──────── Recorded information ────────
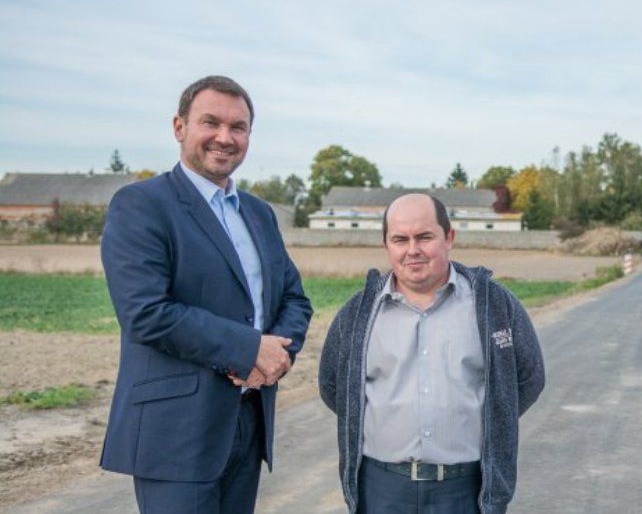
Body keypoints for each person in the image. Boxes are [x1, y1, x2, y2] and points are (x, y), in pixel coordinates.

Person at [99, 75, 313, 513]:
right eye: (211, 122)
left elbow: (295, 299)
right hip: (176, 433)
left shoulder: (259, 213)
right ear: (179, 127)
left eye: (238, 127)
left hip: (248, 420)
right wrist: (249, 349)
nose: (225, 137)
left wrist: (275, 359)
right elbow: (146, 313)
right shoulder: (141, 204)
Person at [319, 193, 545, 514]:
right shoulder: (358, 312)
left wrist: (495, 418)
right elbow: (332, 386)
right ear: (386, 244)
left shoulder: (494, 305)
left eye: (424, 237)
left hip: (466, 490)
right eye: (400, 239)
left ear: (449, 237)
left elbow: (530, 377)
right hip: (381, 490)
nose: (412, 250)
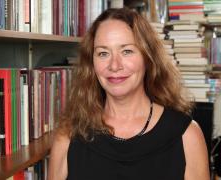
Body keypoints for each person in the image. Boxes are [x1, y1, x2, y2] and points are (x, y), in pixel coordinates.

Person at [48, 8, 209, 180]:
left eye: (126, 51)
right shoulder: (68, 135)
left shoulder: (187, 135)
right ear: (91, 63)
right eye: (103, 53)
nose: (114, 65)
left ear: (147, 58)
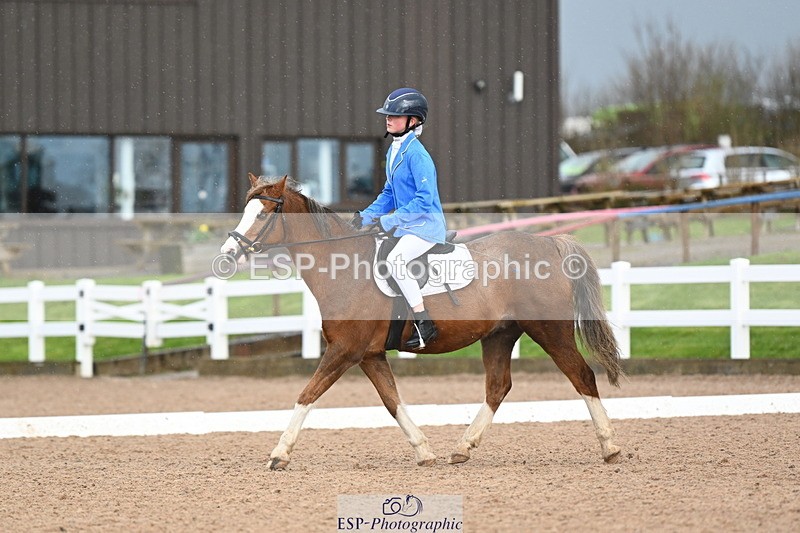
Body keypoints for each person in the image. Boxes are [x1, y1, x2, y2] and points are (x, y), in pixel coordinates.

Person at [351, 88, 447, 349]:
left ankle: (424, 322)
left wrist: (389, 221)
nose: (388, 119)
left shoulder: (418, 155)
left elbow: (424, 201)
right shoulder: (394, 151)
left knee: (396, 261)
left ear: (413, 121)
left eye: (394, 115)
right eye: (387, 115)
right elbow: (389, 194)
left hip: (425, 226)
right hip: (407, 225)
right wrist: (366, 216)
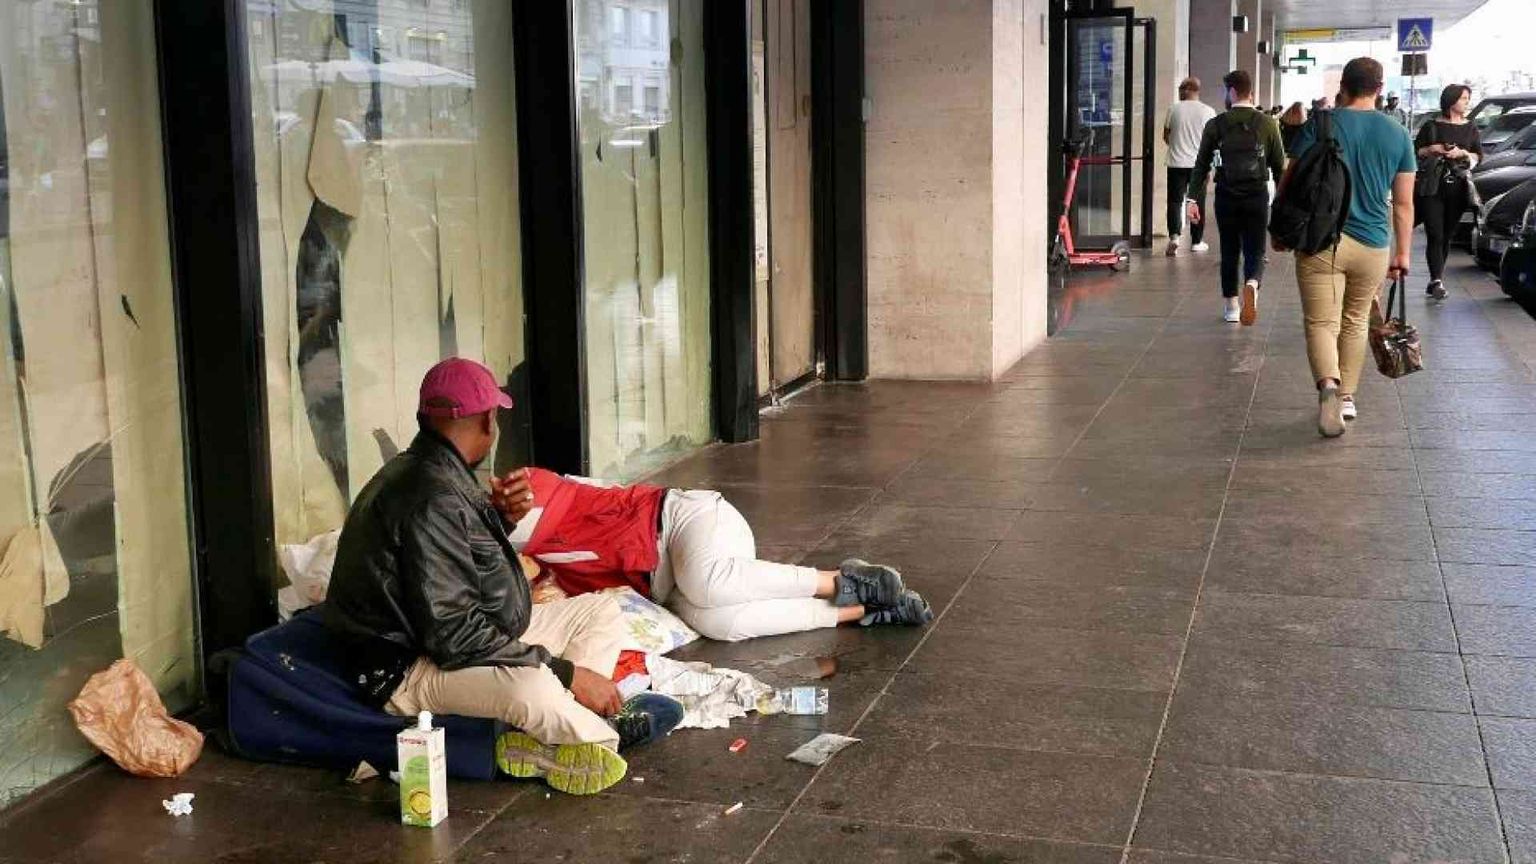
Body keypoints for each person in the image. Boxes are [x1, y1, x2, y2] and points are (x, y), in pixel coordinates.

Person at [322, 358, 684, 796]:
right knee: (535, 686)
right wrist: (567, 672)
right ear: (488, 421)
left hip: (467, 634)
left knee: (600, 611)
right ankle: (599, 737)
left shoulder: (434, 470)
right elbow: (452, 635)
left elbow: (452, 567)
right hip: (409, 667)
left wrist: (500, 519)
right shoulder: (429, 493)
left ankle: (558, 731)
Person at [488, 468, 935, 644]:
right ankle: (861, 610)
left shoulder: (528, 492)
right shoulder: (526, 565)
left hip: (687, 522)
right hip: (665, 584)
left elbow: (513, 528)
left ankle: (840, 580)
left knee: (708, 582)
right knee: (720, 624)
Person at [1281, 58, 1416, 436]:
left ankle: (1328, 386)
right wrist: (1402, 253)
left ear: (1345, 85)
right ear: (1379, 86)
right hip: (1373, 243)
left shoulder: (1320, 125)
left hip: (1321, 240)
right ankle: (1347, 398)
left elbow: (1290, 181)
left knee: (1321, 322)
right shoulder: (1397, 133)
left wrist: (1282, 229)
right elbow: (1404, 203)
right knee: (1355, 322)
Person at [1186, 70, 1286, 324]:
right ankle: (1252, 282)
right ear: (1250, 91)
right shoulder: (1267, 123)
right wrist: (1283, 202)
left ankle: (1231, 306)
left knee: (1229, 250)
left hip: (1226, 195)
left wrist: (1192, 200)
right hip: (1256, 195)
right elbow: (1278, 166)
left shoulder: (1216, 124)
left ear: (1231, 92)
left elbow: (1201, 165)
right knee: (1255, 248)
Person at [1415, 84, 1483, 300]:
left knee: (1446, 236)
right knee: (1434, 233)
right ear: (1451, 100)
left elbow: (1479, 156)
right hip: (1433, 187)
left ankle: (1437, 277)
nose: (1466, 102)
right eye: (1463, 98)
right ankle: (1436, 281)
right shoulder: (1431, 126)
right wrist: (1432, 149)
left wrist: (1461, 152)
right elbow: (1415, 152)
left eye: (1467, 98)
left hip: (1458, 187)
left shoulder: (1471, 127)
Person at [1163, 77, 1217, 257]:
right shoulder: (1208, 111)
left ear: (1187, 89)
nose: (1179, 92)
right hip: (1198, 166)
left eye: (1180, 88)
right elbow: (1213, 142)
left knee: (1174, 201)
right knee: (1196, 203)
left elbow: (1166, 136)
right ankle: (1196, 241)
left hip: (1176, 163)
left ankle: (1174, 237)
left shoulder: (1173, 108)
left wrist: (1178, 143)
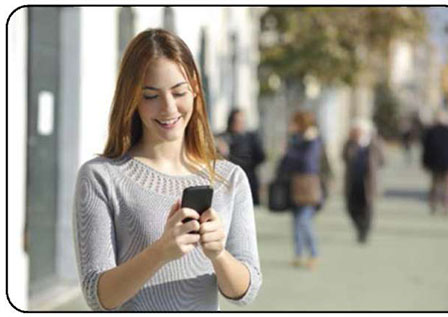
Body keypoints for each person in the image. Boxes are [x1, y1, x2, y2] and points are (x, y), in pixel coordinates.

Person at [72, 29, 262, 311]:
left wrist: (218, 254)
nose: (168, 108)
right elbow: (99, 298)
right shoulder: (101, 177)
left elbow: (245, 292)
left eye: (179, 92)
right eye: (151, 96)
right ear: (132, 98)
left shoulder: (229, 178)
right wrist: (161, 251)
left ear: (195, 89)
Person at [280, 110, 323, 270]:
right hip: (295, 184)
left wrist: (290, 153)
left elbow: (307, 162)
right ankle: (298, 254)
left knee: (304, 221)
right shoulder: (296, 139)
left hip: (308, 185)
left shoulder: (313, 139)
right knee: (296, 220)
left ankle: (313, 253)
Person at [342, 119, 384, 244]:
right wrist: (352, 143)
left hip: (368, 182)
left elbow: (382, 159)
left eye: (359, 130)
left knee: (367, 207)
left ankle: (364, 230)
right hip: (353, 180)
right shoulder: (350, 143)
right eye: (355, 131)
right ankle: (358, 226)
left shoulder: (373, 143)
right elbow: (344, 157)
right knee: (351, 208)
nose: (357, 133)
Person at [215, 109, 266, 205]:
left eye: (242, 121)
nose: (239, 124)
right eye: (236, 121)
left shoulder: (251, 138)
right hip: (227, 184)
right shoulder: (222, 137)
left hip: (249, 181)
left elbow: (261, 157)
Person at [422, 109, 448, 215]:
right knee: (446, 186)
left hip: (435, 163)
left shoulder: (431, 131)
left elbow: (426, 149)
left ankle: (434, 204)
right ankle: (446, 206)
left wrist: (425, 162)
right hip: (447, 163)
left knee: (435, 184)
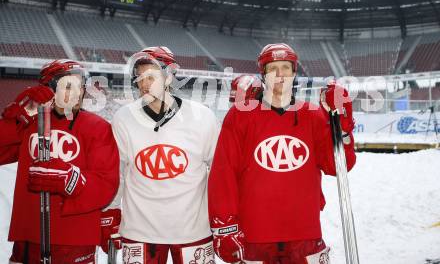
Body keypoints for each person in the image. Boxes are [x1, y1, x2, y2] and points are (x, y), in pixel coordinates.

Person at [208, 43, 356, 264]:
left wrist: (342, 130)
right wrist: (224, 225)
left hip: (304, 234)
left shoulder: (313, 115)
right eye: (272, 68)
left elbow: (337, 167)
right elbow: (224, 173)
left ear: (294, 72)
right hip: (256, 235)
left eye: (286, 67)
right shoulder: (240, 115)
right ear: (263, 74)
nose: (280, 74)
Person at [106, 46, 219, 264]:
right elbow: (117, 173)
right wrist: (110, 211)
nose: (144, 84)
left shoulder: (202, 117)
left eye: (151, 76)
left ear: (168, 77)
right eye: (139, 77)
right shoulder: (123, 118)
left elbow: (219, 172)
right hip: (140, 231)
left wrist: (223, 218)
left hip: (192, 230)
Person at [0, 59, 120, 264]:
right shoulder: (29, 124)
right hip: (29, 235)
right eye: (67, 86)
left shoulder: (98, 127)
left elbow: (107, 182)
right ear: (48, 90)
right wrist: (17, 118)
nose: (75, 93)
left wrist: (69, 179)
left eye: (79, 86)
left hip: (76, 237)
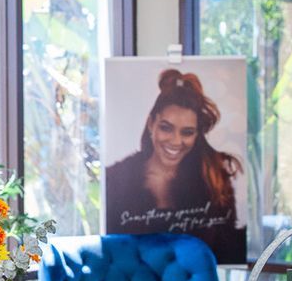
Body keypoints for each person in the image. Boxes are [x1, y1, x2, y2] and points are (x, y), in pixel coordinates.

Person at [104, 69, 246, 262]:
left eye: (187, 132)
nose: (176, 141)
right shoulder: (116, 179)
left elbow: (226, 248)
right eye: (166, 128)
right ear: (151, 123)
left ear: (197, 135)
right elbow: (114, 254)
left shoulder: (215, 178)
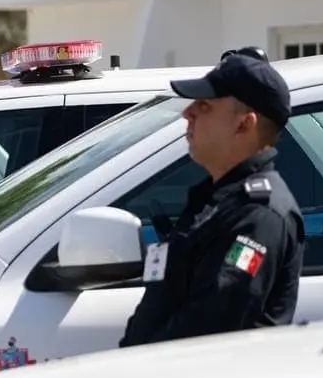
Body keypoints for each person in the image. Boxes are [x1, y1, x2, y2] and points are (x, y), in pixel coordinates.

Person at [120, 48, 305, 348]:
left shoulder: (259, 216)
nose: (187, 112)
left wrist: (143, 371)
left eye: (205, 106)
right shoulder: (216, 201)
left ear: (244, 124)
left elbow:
────────
Take the entries above and copy exactly the lines starting at the one with "left shoulder: (1173, 108)" and ending at the one with "right hip: (353, 180)"; nothing outside that span, and no pictures.

■ Output of the exercise ■
left shoulder: (1173, 108)
left wrist: (1178, 143)
Body keypoints for each person in the image. Boxes are [x1, y1, x2, y2] and points are (x, y), in pixel coordinates.

Person at [72, 29, 262, 311]:
left wrist: (218, 254)
nose: (168, 108)
right elbow: (99, 298)
right shoulder: (101, 177)
left elbow: (245, 292)
left eye: (179, 92)
right eye: (151, 96)
right ear: (132, 98)
left shoulder: (229, 178)
right wrist: (161, 251)
left ear: (195, 89)
Person at [280, 110, 323, 270]:
right hip: (295, 184)
left wrist: (290, 153)
left elbow: (307, 162)
right ankle: (298, 254)
left knee: (304, 221)
right shoulder: (296, 139)
left hip: (308, 185)
left shoulder: (313, 139)
right knee: (296, 220)
left ankle: (313, 253)
Person at [342, 119, 384, 244]:
right wrist: (352, 143)
left hip: (368, 182)
left elbow: (382, 159)
left eye: (359, 130)
left knee: (367, 207)
left ankle: (364, 230)
right hip: (353, 180)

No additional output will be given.